- _Problem to solve_
Print the SRv6 tunnel message below word for word, in full.

====== Passage

On 3/28/23 08:42, Nobuhiro MIKI wrote:
> SRv6 (Segment Routing IPv6) tunnel vport is responsible
> for encapsulation and decapsulation the inner packets with
> IPv6 header and an extended header called SRH
> (Segment Routing Header). See spec in:
> 
> https://datatracker.ietf.org/doc/html/rfc8754
> 
> This patch implements SRv6 tunneling in userspace datapath.
> It uses `remote_ip` and `local_ip` options as with existing
> tunnel protocols. It also adds a dedicated `srv6_segs` option
> to define a sequence of routers called segment list.

============
====== Given information

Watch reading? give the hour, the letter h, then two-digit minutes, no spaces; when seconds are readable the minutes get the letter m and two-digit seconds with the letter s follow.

============

- _Answer to this task_
On 3/28/23 08:42, Nobuhiro MIKI wrote:
> SRv6 (Segment Routing IPv6) tunnel vport is responsible
> for encapsulation and decapsulation the inner packets with
> IPv6 header and an extended header called SRH
> (Segment Routing Header). See spec in:
> 
> https://datatracker.ietf.org/doc/html/rfc8754
> 
> This patch implements SRv6 tunneling in userspace datapath.
> It uses `remote_ip` and `local_ip` options as with existing
> tunnel protocols. It also adds a dedicated `srv6_segs` option
> to define a sequence of routers called segment list.